4 de jan. de 2017

OS BRINCOS DE BELA (E TUDO QUE AINDA HOJE CHORA, AINDA HOJE CHORA...)

*Rangel Alves da Costa

Quando mais novo, ainda num tempo que Noélia (de Chico de Celina) estava entre nós e mantinha um bar na atual praça do Banese, nos dias de feira a vaqueirama se reunia a tomar pinga e cerveja e aboiar. Cada toada e todo o sertão abria suas porteiras. Sentia-se o cheiro de gado, do cavalo corredor, da pele de sol lanhada de espinho, de um tempo já muito ido e de saudade.

O Bar de Noélia era famoso demais. A própria Noélia uma sertaneja digna das melhores e mais profundas recordações. Mulher digna, trabalhadora, bonita na feição e no coração. Depois do comprido balcão, o freezer, os copos e as bebidas. Mais adentro, na cozinha, o preparo de verdadeiras delícias sertanejas. Carne nova, muita, cheirosa, abrindo o apetite de quem ali adentrasse em busca de uma dose ou de uma geladinha. Num canto de balcão aquilo que mais fama trazia à dona do bar: os doces deliciosos, principalmente o de leite com bolas.

Noélia partiu repentinamente. Meu pai Alcino era prefeito à época e estava em Aracaju quando soube da notícia. Ao lado dele eu estava e senti o peso da comoção. Era muito amiga, fiel confidente, pessoa que ele confiava e gostava demais. Mesmo rapazote, eu mesmo passei a nutrir admiração especial por aquela mulher que não largava de um sorriso perante um amigo ou aquele que chegasse na sua venda. Saudades ainda, Noélia. Saudades.

Pois bem. Naquela época onde o aboio e a toada ecoaram com mais força em Poço Redondo depois da chegada de pessoas como Seu Zé Ferreira e também pela presença constante de Seu Adauto e outros endinheirados alagoanos e pernambucanos, fazendeiros que não desapartavam da presença de vaqueiros e aboiadores. Por todos os lugares se ouvia a canção plangente da vida de gado. Mas era no Bar de Noélia que mais se reuniam em cantorias.


E foi no Bar de Noélia que um dia tive o prazer de ouvir a mais famosa dupla de aboiadores de então: Vavá Machado e Marcolino, trazidos das distâncias pernambucanas por aqueles fazendeiros fincados nas terras poço-redondenses.
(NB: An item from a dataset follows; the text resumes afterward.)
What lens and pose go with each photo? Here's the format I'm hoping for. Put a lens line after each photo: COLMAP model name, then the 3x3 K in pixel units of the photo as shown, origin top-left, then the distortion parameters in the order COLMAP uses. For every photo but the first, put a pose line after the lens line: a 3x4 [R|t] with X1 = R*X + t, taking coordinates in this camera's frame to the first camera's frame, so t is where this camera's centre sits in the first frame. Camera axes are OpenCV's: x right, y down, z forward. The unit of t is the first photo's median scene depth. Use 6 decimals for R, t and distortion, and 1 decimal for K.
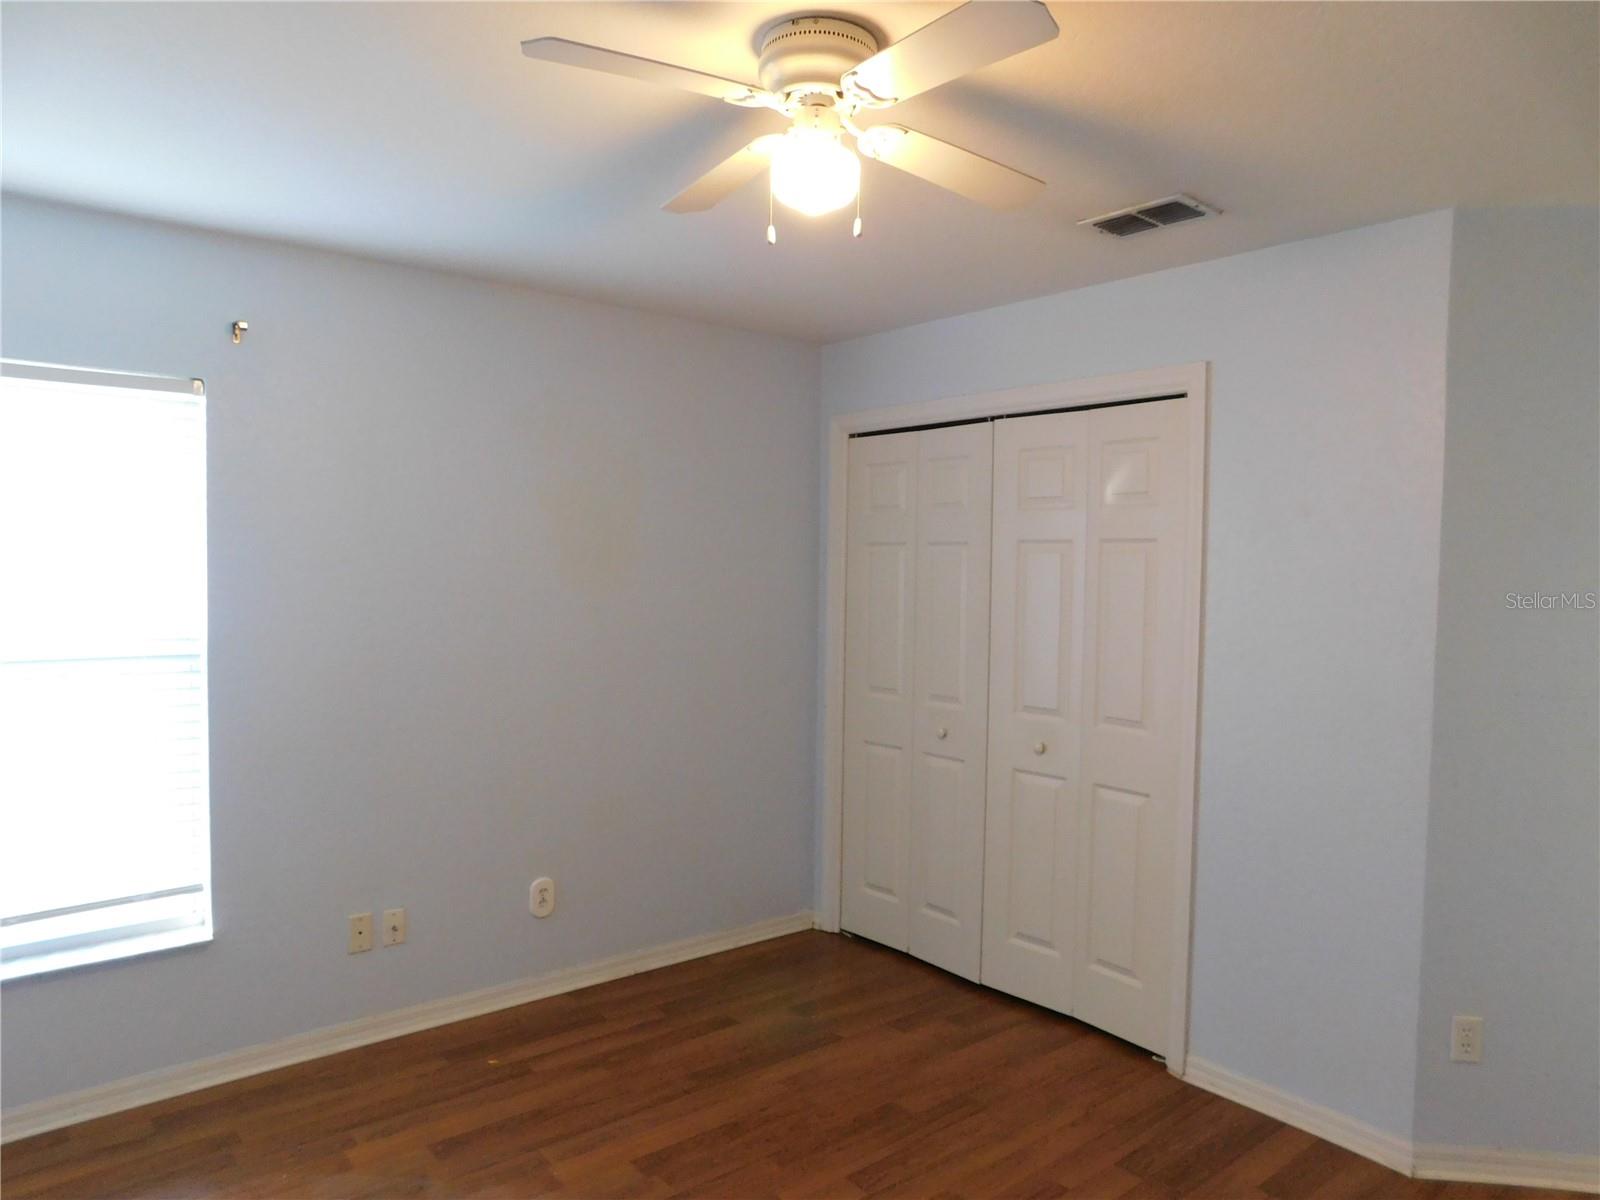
lens RADIAL K [[1071.5, 0, 800.0], [0, 1071.5, 600.0], [0, 0, 1]] dist [-0.070467, 0.067181]
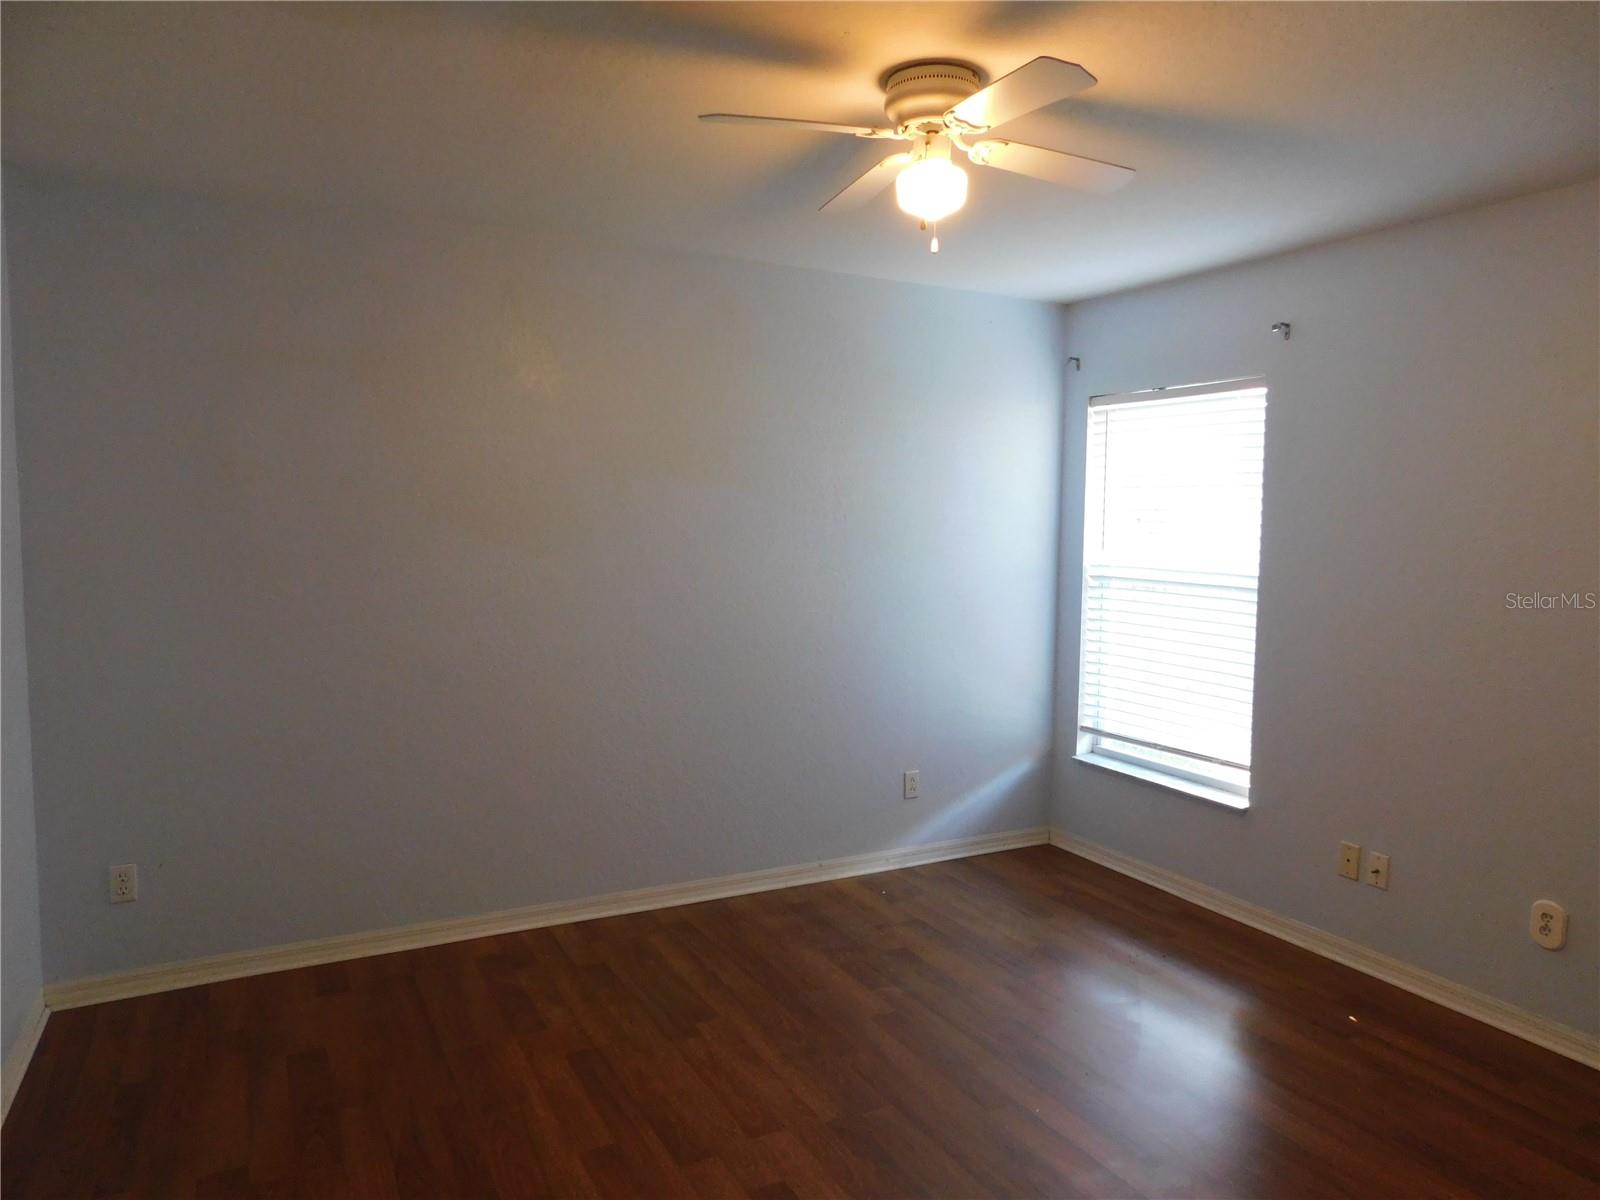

A dupla de aboiadores era exímia em traduzir em canções matutas os sentimentos vaqueiros, os amores sertanejos e a vida simples e grandiosa do homem do campo. Naquela época, não havia rádio de pilha que não fosse aumentado o volume ao ecoar da famosa dupla.

Algumas canções são inesquecíveis, como Trovoada: “A chuva chove molhando a face da terra, a neve subindo a serra vai dar outra trovoada...”. Ou ainda Meu Beija-flor: “Meu beija-flor, meu beija-flor, nos ares se peneirou e as asas mudou de cor, e voou pra lá e pra cá...”.

Mas eu me encantava mesmo era com Os Brincos de Bela: “Ô Bela cadê seus brincos, cadê os brincos de Bela, pois Bela não tinha brinco, dei uma tiza de brinca, comprei brinco e dei a Bela. A minha namorada ainda hoje chora, ainda hoje chora, ainda hoje chora. A noite é de prata e o dia é de latão, que saudade da mulata que eu deixei no meu sertão. A minha namorada ainda hoje chora, ainda hoje chora, ainda hoje chora. Eu vi Bela chorando, fui lhe dar consolação, findei chorando mais Bela na noite de São João. A minha namorada, ainda hoje chora, ainda hoje chora, ainda hoje chora”.

E hoje, a minha namorada, que é a idade, que é o tempo, que é a vida, ainda hoje chora. E ainda chora com saudade daqueles vaqueiros, daqueles fazendeiros, daquela gente que fazia o sertão ser mais sertão. Ainda chora com saudade de Noélia, de sua panelada de carne em dia de feira, de sua cocada, de seu doce de leite com bola grande.

Deixe-me chorar, então. Tenho, sinto saudade. Por isso que ainda hoje choro, ainda hoje choro.